REQUIRED ACTION:
Of the lines in the data below, write out exactly those from the one holding "(764, 342) none" through the one holding "[337,351,397,366] NHSX ->", both included.

RECORDS FOR THE TASK:
◇ ◇ ◇

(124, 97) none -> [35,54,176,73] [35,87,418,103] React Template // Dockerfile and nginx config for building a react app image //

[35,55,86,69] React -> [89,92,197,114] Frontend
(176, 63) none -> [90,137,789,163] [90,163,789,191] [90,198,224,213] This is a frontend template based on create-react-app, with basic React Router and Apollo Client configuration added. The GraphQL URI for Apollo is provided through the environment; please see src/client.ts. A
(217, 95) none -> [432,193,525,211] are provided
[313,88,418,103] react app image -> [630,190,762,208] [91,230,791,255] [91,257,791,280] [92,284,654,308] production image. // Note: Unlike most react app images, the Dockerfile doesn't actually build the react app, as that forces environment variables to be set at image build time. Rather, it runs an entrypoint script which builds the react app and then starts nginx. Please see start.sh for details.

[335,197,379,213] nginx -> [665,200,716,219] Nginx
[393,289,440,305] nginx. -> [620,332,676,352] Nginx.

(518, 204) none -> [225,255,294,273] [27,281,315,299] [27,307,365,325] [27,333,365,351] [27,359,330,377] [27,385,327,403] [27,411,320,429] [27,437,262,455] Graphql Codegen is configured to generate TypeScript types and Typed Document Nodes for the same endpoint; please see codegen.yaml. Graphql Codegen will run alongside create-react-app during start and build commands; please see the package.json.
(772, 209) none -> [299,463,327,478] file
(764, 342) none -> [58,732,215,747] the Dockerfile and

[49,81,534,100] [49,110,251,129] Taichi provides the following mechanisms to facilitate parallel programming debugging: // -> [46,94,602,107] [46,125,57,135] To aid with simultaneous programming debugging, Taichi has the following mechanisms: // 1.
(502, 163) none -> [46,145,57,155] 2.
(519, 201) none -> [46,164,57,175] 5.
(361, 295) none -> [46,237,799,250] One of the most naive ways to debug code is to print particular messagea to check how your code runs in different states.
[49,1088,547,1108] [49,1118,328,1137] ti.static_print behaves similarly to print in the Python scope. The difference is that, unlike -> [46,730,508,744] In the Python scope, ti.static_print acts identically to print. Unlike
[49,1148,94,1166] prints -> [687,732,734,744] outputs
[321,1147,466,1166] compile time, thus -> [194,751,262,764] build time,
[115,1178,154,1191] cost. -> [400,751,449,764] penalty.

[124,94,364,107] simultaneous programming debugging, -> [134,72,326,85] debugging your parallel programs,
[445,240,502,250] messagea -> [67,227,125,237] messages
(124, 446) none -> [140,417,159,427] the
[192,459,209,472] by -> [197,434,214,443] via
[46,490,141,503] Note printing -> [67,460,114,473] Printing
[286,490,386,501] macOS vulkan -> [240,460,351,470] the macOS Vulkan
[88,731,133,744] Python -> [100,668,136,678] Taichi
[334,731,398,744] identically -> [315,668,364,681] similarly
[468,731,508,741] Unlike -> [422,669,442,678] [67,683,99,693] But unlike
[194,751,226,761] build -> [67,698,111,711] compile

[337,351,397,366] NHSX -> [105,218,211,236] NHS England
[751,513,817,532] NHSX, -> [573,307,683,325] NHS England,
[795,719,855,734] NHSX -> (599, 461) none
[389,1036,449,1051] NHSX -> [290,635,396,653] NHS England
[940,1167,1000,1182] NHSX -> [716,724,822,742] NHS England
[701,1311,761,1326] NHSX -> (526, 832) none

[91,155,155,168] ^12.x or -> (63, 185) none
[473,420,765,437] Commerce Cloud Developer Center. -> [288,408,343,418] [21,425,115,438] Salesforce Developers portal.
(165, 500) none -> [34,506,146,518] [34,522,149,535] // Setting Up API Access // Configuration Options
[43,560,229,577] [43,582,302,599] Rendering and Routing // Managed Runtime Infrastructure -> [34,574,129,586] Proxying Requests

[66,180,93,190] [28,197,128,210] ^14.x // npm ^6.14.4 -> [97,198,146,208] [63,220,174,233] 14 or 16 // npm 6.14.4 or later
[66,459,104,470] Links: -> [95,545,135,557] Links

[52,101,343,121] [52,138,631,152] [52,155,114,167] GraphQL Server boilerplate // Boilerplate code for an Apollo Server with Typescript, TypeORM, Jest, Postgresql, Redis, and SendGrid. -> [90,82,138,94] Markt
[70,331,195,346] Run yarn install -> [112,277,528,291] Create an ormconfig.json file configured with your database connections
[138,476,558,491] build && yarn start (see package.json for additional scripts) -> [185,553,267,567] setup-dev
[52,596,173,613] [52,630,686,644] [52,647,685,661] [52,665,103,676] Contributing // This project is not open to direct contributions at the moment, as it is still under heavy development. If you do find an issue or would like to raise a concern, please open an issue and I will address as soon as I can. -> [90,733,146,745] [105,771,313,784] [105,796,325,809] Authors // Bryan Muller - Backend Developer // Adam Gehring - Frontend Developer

◇ ◇ ◇

WRITTEN RESPONSE:
(764, 342) none -> [58,732,215,747] the Dockerfile and

[49,81,534,100] [49,110,251,129] Taichi provides the following mechanisms to facilitate parallel programming debugging: // -> [46,94,602,107] [46,125,57,135] To aid with simultaneous programming debugging, Taichi has the following mechanisms: // 1.
(502, 163) none -> [46,145,57,155] 2.
(519, 201) none -> [46,164,57,175] 5.
(361, 295) none -> [46,237,799,250] One of the most naive ways to debug code is to print particular messagea to check how your code runs in different states.
[49,1088,547,1108] [49,1118,328,1137] ti.static_print behaves similarly to print in the Python scope. The difference is that, unlike -> [46,730,508,744] In the Python scope, ti.static_print acts identically to print. Unlike
[49,1148,94,1166] prints -> [687,732,734,744] outputs
[321,1147,466,1166] compile time, thus -> [194,751,262,764] build time,
[115,1178,154,1191] cost. -> [400,751,449,764] penalty.

[124,94,364,107] simultaneous programming debugging, -> [134,72,326,85] debugging your parallel programs,
[445,240,502,250] messagea -> [67,227,125,237] messages
(124, 446) none -> [140,417,159,427] the
[192,459,209,472] by -> [197,434,214,443] via
[46,490,141,503] Note printing -> [67,460,114,473] Printing
[286,490,386,501] macOS vulkan -> [240,460,351,470] the macOS Vulkan
[88,731,133,744] Python -> [100,668,136,678] Taichi
[334,731,398,744] identically -> [315,668,364,681] similarly
[468,731,508,741] Unlike -> [422,669,442,678] [67,683,99,693] But unlike
[194,751,226,761] build -> [67,698,111,711] compile

[337,351,397,366] NHSX -> [105,218,211,236] NHS England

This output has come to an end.